Mega-mining project before regulators
ExxonMobil offshoots — its wholly owned Canadian subsidiary and 69.6 percent owned Imperial Oil — expect to recover 4.4 billion barrels of bitumen over 50 years from their joint Alberta oil sands project, according to documents filed with regulators.
The Kearl project, due on stream at 2010, ramping up to 100,000 barrels per day by 2012, is expected to cost C$6.5 billion (US $5.4 billion).
Plans call for a second phase of 100,000 bpd by 2014, with a third train scheduled for start up in 2019, adding another 100,000 bpd.
The scheme also includes an on-site bitumen extraction facility and a co-generation power plant.
Current plans do not include an on-site upgrader to convert raw bitumen into refinery-ready crude, although that is under consideration.
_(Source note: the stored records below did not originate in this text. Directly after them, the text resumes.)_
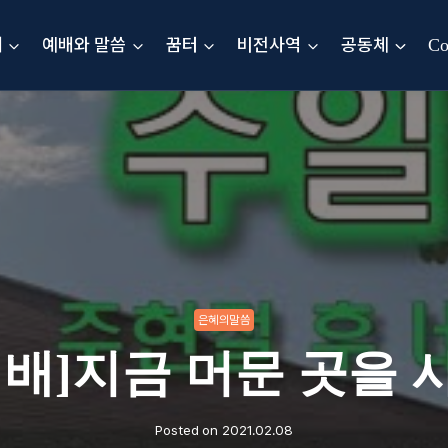
내
예배와 말씀
꿈터
비전사역
공동체
Co
은혜의말씀
예배]지금 머문 곳을 
Posted on
2021.02.08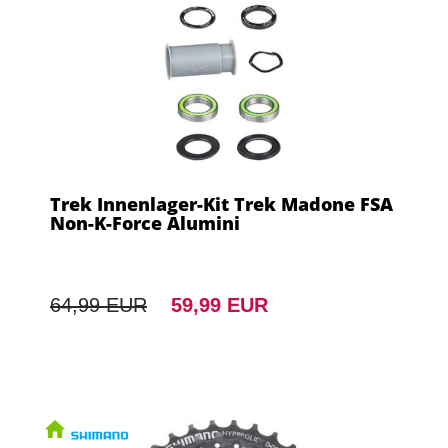
Trek Innenlager-Kit Trek Madone FSA
Non-K-Force Alumini
64,99 EUR
59,99 EUR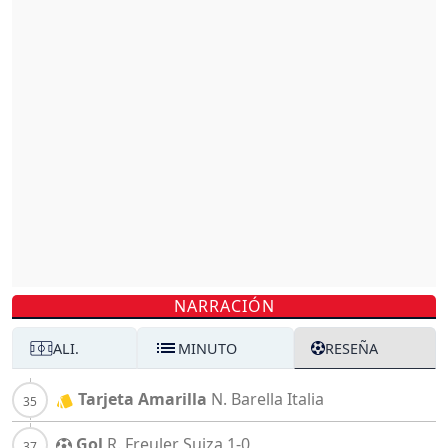
NARRACIÓN
ALI.
MINUTO
RESEÑA
Tarjeta Amarilla
N. Barella
Italia
Gol
R. Freuler
Suiza
1-0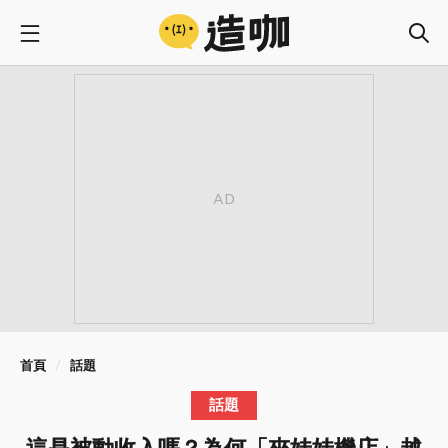
首頁
話題
話題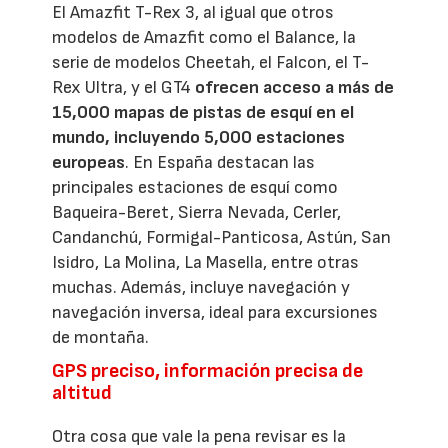
El Amazfit T-Rex 3, al igual que otros
modelos de Amazfit como el Balance, la
serie de modelos Cheetah, el Falcon, el T-
Rex Ultra, y el GT4
ofrecen acceso a más de
15,000 mapas de pistas de esquí en el
mundo, incluyendo 5,000 estaciones
europeas
. En España destacan las
principales estaciones de esquí como
Baqueira-Beret, Sierra Nevada, Cerler,
Candanchú, Formigal-Panticosa, Astún, San
Isidro, La Molina, La Masella, entre otras
muchas. Además, incluye navegación y
navegación inversa, ideal para excursiones
de montaña.
GPS preciso, información precisa de
altitud
Otra cosa que vale la pena revisar es la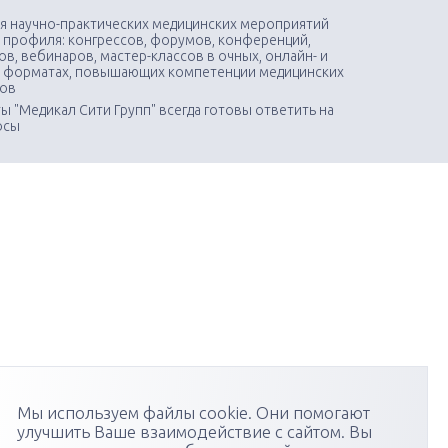
я научно-практических медицинских мероприятий
 профиля: конгрессов, форумов, конференций,
в, вебинаров, мастер-классов в очных, онлайн- и
 форматах, повышающих компетенции медицинских
тов
ы "Медикал Сити Групп" всегда готовы ответить на
осы
Мы используем файлы cookie. Они помогают
улучшить Ваше взаимодействие с сайтом. Вы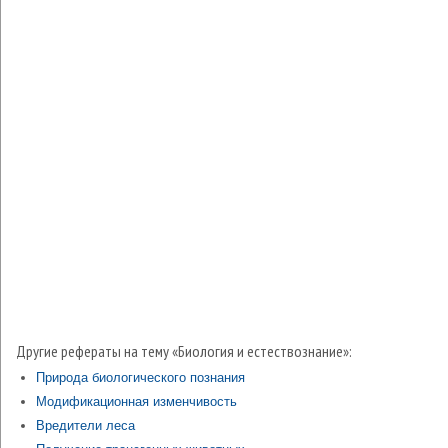
Другие рефераты на тему «Биология и естествознание»:
Природа биологического познания
Модификационная изменчивость
Вредители леса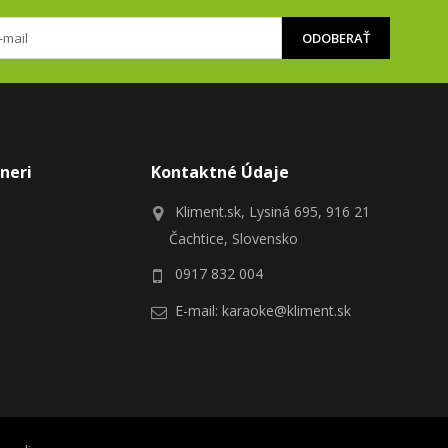
ODOBERAŤ
neri
Kontaktné Údaje
Kliment.sk, Lysiná 695, 916 21
Čachtice, Slovensko
0917 832 004
E-mail:
karaoke@kliment.sk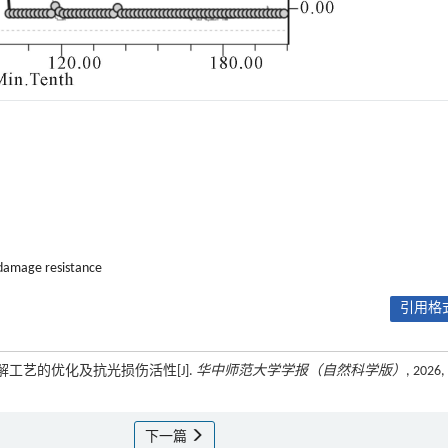
 damage resistance
引用格式
解工艺的优化及抗光损伤活性[J].
华中师范大学学报（自然科学版）
, 2026,
下一篇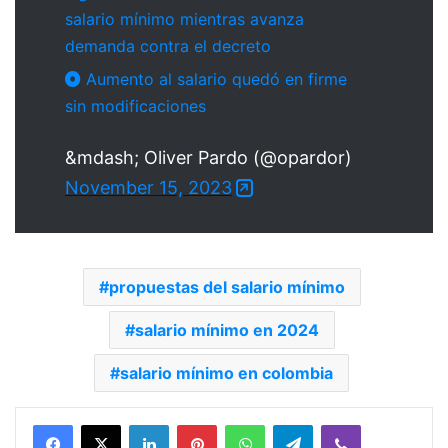
salario mínimo mientras avanza
demanda contra el decreto
Aumento al salario quedó en firme
sin modificaciones
&mdash; Oliver Pardo (@opardor)
November 15, 2023
propuestas del salario mínimo
salario mínimo en 2024
salario mínimo en colombia
Facebook
X
LinkedIn
Pinterest
WhatsApp
Telegram
Viber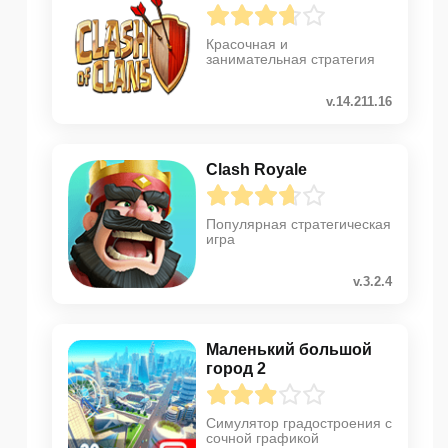
Красочная и
занимательная стратегия
v.14.211.16
Clash Royale
Популярная стратегическая
игра
v.3.2.4
Маленький большой
город 2
Симулятор градостроения с
сочной графикой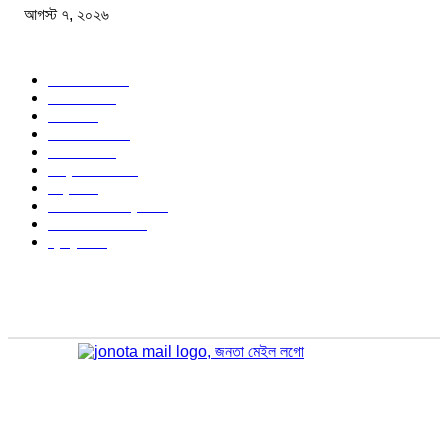
আগস্ট ৭, ২০২৬
জনপ্রিয় বিষয়
বাংলাদেশ
1568
জাতীয়
1176
খেলা
714
জেলার খবর
678
রাজনীতি
646
আন্তর্জাতিক
490
বিশ্ব
402
অর্থনীতি ও বাণিজ্য
347
আইন আদালত
297
স্বাস্থ্য
296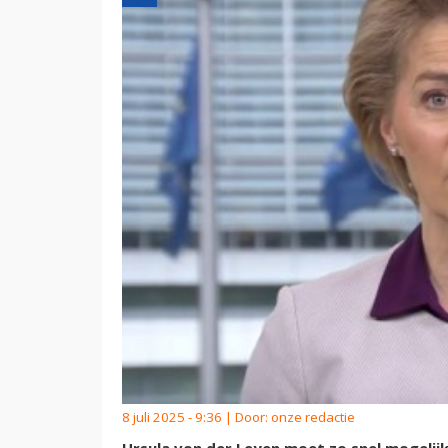
8 juli 2025 - 9:36 | Door:
onze redactie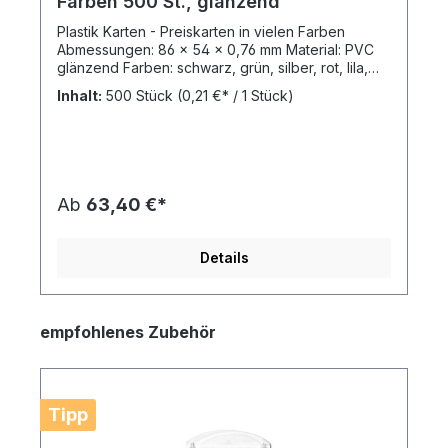
Farben 500 St., glänzend
Plastik Karten - Preiskarten in vielen Farben
Abmessungen: 86 x 54 x 0,76 mm Material: PVC
glänzend Farben: schwarz, grün, silber, rot, lila,
hell-blau, gold, dunkelblau, pink, gelb, weiß,
Inhalt:
500 Stück
(0,21 €* / 1 Stück)
orange VE: 500 St. / Karton Gestalten Sie Ihre
Warenauszeichnung auf besondere Art mit Plastik
Karten und Preiskarten von HUTNER zum
günstigen Preis. Wählen Sie aus einer Vielzahl von
Farben Ihren Favoriten aus. Die Plastikkarten sind
aus PVC und lassen sich problemlos feucht
Ab
63,40 €*
abwischen. Unsere Preiskarten können auch mit
Kreide oder wasserlöslichen Stiften beschriftet
werden oder Sie wählen die Profivariante mit
Details
unserem Kartendrucker-Starter-Set EDIKIO (diesen
finden Sie unter dem Menüpunkt Kartendrucker in
unserem Online-Shop). Sichern Sie sich noch
mehr Erfolg und nachhaltige Kundentreue mit
empfohlenes Zubehör
einer professionellen Warenauszeichnung.
HUTNER! Ein starker Partner an Ihrer Seite für
Ihren Erfolg!
Tipp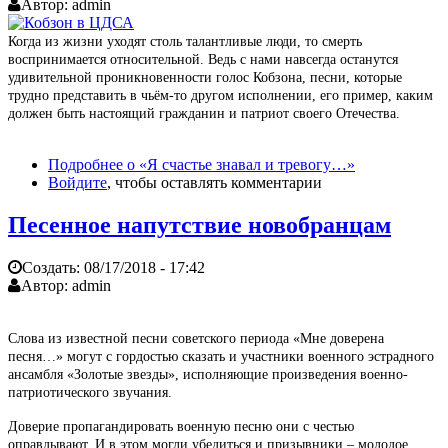
Автор:
admin
Когда из жизни уходят столь талантливые люди, то смерть
воспринимается относительной. Ведь с нами навсегда останутся
удивительной проникновенности голос Кобзона, песни, которые
трудно представить в чьём-то другом исполнении, его пример, каким
должен быть настоящий гражданин и патриот своего Отечества.
Подробнее
о «Я счастье знавал и тревогу…»
Войдите
, чтобы оставлять комментарии
Песенное напутствие новобранцам
Создать:
08/17/2018 - 17:42
Автор:
admin
Слова из известной песни советского периода «Мне доверена
песня…» могут с гордостью сказать и участники военного эстрадного
ансамбля «Золотые звезды», исполняющие произведения военно-
патриотического звучания.
Доверие пропагандировать военную песню они с честью
оправдывают. И в этом могли убедиться и призывники – молодое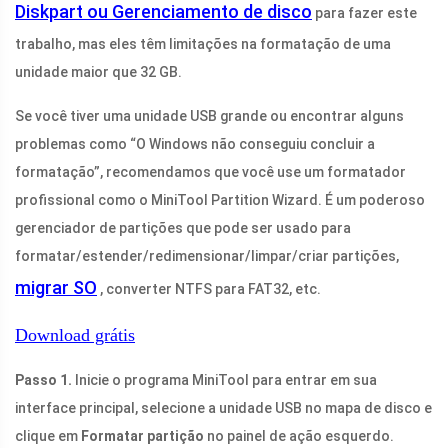
Diskpart ou Gerenciamento de disco
para fazer este
trabalho, mas eles têm limitações na formatação de uma
unidade maior que 32 GB.
Se você tiver uma unidade USB grande ou encontrar alguns
problemas como “O Windows não conseguiu concluir a
formatação”, recomendamos que você use um formatador
profissional como o MiniTool Partition Wizard. É um poderoso
gerenciador de partições que pode ser usado para
formatar/estender/redimensionar/limpar/criar partições,
migrar SO
, converter NTFS para FAT32, etc.
Download grátis
Passo 1.
Inicie o programa MiniTool para entrar em sua
interface principal, selecione a unidade USB no mapa de disco e
clique em
Formatar partição
no painel de ação esquerdo.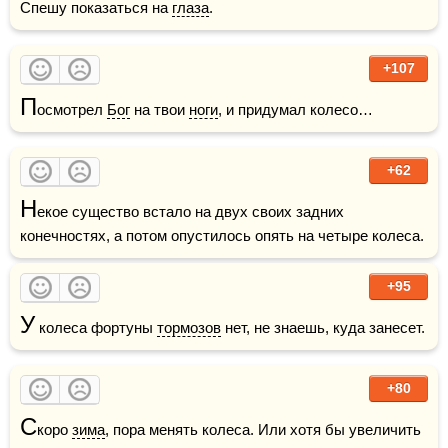
Спешу показаться на 
глаза
.
+107
П
осмотрел 
Бог
 на твои 
ноги
, и придумал колесо…
+62
Н
екое существо встало на двух своих задних 
конечностях, а потом опустилось опять на четыре колеса.
+95
У
 колеса фортуны 
тормозов
 нет, не знаешь, куда занесет.
+80
С
коро 
зима
, пора менять колеса. Или хотя бы увеличить 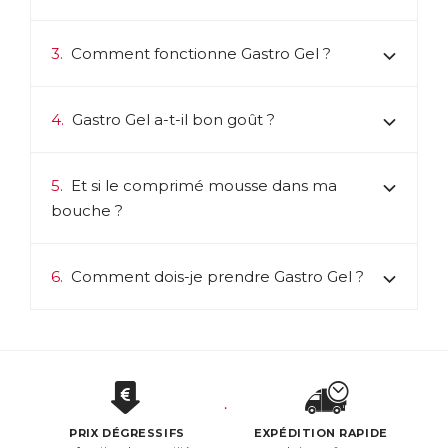
3.
Comment fonctionne Gastro Gel ?
4.
Gastro Gel a-t-il bon goût ?
5.
Et si le comprimé mousse dans ma
bouche ?
6.
Comment dois-je prendre Gastro Gel ?
PRIX DÉGRESSIFS
EXPÉDITION RAPIDE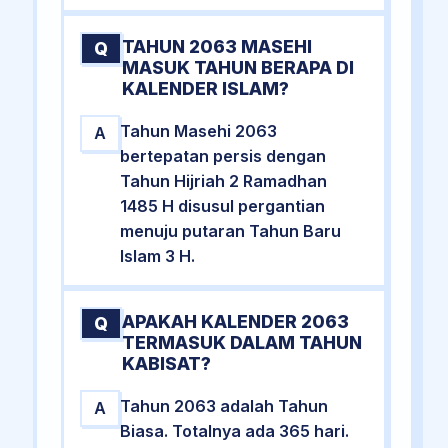
TAHUN 2063 MASEHI
Q
MASUK TAHUN BERAPA DI
KALENDER ISLAM?
Tahun Masehi 2063
A
bertepatan persis dengan
Tahun Hijriah 2 Ramadhan
1485 H disusul pergantian
menuju putaran Tahun Baru
Islam 3 H.
APAKAH KALENDER 2063
Q
TERMASUK DALAM TAHUN
KABISAT?
Tahun 2063 adalah Tahun
A
Biasa. Totalnya ada 365 hari.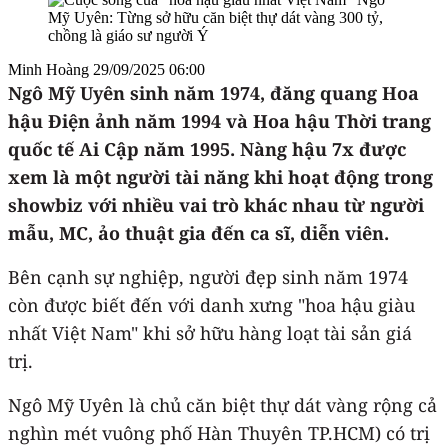
Minh Hoàng
29/09/2025 06:00
Ngô Mỹ Uyên sinh năm 1974, đăng quang Hoa
hậu Điện ảnh năm 1994 và Hoa hậu Thời trang
quốc tế Ai Cập năm 1995. Nàng hậu 7x được
xem là một người tài năng khi hoạt động trong
showbiz với nhiều vai trò khác nhau từ người
mẫu, MC, ảo thuật gia đến ca sĩ, diễn viên.
Bên cạnh sự nghiệp, người đẹp sinh năm 1974
còn được biết đến với danh xưng "hoa hậu giàu
nhất Việt Nam" khi sở hữu hàng loạt tài sản giá
trị.
Ngô Mỹ Uyên là chủ căn biệt thự dát vàng rộng cả
nghìn mét vuông phố Hàn Thuyên TP.HCM) có trị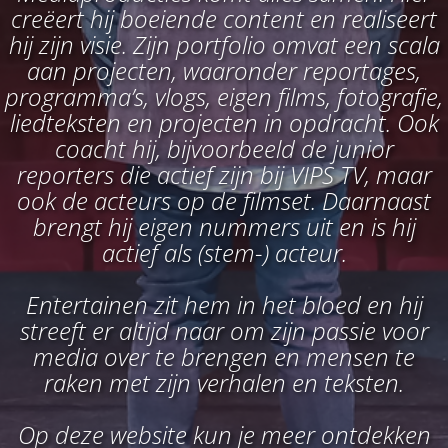
creëert hij boeiende content en realiseert
hij zijn visie. Zijn portfolio omvat een scala
aan projecten, waaronder reportages,
programma’s, vlogs, eigen films, fotografie,
liedteksten en projecten in opdracht. Ook
coacht hij, bijvoorbeeld de junior
reporters die actief zijn bij VIPS TV, maar
ook de acteurs op de filmset. Daarnaast
brengt hij eigen nummers uit en is hij
actief als (stem-) acteur.
Entertainen zit hem in het bloed en hij
streeft er altijd naar om zijn passie voor
media over te brengen en mensen te
raken met zijn verhalen en teksten.
Op deze website kun je meer ontdekken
The sister companies said they did not believe grassroots upgrading was economic in the 1990s because of the narrow price spread between light oil and bitumen.
However, the “large volumes” of bitumen expected to be produced from new projects, along with the prospect of severe shortages of traditional sources of diluent (used to facilitate the flow of bitumen through pipelines) in the next 10 years “could change this business environment,” they said.
If they choose not to build an upgrader in northern Alberta, the partners would move the bitumen to plants in Canada or the United States.
A 580-page application filed with the Alberta Energy and Utilities Board is targeting completion of the regulator review phase by the end of 2006.
If approval is given at that stage, detailed engineering will start, followed by site preparation in early 2007 and a final decision to fund the project in early 2008.